#### QUOTED PASSAGE
- Directed by: Marco Bellocchio
- Written by: Marco Bellocchio Francesca Pirani
- Produced by: Achille Manzotti André Djaoui
- Cinematography: Giuseppe Lanci
- Edited by: Marco Bellocchio Mirco Garrone
- Music by: Carlo Crivelli
- Distributed by: BAC Films
- Release date: 1988;

= The Witches' Sabbath =

The Witches' Sabbath (La visione del sabba, La sorcière, also known as The Sabbath) is a 1988 Italian-French drama film written and directed by Marco Bellocchio.
== Cast ==
- Béatrice Dalle: Maddalena
- Daniel Ezralow: Davide
- Corinne Touzet: Cristina
- Jacques Weber: Professor Cadò
- Omero Antonutti: Medico condotto
- Paolo De Vita: Monatto

==Production==
Actress Raffaella Rossellini accused her colleague Daniel Ezralow of using violence, including carnal violence, on the set. The offending scene is the one in which the male protagonist tries to free himself and take possession of the "witch" Rossellini, embracing and slapping her, attracting and repelling her with force, finally dragging her into a pond. But finally Rossellini recanted by filing a simple labor lawsuit.

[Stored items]
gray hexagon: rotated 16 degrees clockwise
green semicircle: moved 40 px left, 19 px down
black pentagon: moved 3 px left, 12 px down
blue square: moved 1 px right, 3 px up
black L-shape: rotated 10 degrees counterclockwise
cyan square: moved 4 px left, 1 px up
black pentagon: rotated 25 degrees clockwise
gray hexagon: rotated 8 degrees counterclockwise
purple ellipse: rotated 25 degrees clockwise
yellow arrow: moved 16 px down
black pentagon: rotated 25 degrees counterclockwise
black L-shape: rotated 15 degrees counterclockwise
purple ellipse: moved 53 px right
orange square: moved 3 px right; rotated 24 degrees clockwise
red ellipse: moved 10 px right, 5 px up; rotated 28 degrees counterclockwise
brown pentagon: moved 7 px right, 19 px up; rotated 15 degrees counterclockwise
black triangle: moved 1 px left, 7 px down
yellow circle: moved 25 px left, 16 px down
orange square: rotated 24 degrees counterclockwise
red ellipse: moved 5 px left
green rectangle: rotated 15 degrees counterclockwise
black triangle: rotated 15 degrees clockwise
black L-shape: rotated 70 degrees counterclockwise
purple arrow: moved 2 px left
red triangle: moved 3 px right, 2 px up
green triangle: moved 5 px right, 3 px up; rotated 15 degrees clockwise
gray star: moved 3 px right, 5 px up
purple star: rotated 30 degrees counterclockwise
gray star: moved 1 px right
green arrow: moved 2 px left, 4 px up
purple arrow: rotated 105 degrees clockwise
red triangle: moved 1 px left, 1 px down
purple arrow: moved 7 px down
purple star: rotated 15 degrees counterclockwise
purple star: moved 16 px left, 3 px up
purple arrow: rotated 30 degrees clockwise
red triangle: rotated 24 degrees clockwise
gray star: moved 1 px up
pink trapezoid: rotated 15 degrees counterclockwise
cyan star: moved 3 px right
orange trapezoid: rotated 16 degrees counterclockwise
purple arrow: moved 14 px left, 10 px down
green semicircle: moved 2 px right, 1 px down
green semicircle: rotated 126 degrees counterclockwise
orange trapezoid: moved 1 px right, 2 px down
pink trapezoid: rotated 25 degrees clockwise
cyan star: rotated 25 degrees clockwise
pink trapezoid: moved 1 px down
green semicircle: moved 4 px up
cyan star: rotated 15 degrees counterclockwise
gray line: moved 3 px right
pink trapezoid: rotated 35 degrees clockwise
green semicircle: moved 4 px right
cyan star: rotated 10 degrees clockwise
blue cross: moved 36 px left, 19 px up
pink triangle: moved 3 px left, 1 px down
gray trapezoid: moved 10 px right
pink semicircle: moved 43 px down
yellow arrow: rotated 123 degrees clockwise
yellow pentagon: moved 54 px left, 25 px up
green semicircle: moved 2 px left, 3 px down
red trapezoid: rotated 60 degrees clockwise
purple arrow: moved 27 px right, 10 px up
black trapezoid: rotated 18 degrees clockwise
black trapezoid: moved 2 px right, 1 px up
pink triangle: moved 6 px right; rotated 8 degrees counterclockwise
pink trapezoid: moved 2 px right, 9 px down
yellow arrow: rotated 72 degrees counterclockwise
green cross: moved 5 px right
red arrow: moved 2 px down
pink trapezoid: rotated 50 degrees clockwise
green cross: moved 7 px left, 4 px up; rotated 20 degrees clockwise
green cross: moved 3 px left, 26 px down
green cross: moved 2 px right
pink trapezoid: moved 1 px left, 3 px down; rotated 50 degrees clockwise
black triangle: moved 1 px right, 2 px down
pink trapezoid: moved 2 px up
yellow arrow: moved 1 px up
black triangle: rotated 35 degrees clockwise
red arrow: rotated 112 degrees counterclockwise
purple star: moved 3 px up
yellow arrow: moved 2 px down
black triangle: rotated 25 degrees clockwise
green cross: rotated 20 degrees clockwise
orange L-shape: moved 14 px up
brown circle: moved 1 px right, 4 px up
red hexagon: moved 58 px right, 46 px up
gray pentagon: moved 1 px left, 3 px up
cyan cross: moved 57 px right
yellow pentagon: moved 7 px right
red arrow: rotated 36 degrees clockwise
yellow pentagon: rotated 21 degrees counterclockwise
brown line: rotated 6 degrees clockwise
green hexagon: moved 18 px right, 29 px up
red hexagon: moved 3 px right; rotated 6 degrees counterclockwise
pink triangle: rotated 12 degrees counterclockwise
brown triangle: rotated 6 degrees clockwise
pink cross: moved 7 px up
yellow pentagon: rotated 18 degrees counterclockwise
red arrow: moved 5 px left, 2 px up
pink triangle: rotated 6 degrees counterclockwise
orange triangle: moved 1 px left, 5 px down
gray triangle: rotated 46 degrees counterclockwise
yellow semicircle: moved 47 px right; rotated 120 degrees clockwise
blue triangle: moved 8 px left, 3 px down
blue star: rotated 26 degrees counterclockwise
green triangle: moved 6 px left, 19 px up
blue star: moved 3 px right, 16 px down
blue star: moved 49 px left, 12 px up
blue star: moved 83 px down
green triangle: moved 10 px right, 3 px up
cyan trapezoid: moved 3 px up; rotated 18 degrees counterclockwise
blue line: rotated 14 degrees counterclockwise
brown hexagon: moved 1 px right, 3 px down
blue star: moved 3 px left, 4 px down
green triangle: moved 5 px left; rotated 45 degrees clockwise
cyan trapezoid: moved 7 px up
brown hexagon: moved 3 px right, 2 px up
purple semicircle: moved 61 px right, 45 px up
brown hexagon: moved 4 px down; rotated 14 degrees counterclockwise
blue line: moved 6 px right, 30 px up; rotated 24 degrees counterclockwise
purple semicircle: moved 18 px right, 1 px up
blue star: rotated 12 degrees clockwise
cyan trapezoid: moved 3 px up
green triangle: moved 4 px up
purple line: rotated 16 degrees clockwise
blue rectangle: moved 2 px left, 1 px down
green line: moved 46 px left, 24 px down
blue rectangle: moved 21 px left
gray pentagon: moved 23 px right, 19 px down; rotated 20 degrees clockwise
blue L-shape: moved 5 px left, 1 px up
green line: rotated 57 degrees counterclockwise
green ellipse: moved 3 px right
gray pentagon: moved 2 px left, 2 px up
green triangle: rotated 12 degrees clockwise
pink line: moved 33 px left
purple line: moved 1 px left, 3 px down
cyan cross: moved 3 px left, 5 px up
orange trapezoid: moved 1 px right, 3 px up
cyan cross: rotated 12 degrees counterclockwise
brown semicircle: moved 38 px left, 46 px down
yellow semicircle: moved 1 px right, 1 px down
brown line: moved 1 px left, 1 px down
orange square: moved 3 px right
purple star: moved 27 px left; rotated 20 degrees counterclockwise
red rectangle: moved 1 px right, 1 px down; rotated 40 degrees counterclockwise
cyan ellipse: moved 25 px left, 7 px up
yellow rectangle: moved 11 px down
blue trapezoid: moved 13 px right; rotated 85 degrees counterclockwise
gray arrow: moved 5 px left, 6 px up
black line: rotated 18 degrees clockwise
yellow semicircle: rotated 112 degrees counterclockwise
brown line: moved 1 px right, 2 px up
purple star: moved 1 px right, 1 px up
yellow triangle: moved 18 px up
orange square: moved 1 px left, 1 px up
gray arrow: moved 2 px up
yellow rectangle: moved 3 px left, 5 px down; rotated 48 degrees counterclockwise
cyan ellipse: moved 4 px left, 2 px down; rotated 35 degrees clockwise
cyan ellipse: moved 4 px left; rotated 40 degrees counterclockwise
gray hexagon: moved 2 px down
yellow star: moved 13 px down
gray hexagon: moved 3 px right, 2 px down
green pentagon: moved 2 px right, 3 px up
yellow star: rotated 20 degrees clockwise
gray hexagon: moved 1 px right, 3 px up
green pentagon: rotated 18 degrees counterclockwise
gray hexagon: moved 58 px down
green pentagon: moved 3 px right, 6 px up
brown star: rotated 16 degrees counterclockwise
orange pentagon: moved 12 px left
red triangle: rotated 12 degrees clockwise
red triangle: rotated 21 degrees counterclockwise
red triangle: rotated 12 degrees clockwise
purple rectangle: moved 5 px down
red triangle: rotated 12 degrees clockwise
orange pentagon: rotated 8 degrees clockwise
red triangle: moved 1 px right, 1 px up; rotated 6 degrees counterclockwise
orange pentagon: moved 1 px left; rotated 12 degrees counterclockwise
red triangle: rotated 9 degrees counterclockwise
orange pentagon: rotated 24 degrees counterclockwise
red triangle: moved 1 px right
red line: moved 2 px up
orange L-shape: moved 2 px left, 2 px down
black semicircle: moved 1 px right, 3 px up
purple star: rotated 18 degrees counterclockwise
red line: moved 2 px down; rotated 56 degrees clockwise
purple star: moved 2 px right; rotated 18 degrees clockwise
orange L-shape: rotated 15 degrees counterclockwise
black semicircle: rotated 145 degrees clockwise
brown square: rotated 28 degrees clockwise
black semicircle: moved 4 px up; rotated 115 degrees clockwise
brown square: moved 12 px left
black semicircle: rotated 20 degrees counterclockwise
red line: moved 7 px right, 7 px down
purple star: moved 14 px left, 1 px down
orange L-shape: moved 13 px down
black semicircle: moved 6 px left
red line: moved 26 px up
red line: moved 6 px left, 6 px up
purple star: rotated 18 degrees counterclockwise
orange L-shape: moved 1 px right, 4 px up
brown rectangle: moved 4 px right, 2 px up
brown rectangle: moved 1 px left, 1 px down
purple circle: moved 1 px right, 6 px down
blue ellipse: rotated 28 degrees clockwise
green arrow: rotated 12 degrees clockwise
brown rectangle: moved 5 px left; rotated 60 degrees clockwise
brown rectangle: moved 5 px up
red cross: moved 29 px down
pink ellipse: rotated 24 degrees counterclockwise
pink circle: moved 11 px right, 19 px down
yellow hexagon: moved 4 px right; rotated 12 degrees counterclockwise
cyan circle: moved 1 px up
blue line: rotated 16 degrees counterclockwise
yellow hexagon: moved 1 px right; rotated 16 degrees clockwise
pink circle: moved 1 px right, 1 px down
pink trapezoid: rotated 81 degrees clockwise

#### WORK ITEM
Print the part of the film article that starts at the words "The Witches' Sabbath (La" and stops after "by Marco Bellocchio.", word for word.

#### RESULT OF THIS EXERCISE
The Witches' Sabbath (La visione del sabba, La sorcière, also known as The Sabbath) is a 1988 Italian-French drama film written and directed by Marco Bellocchio.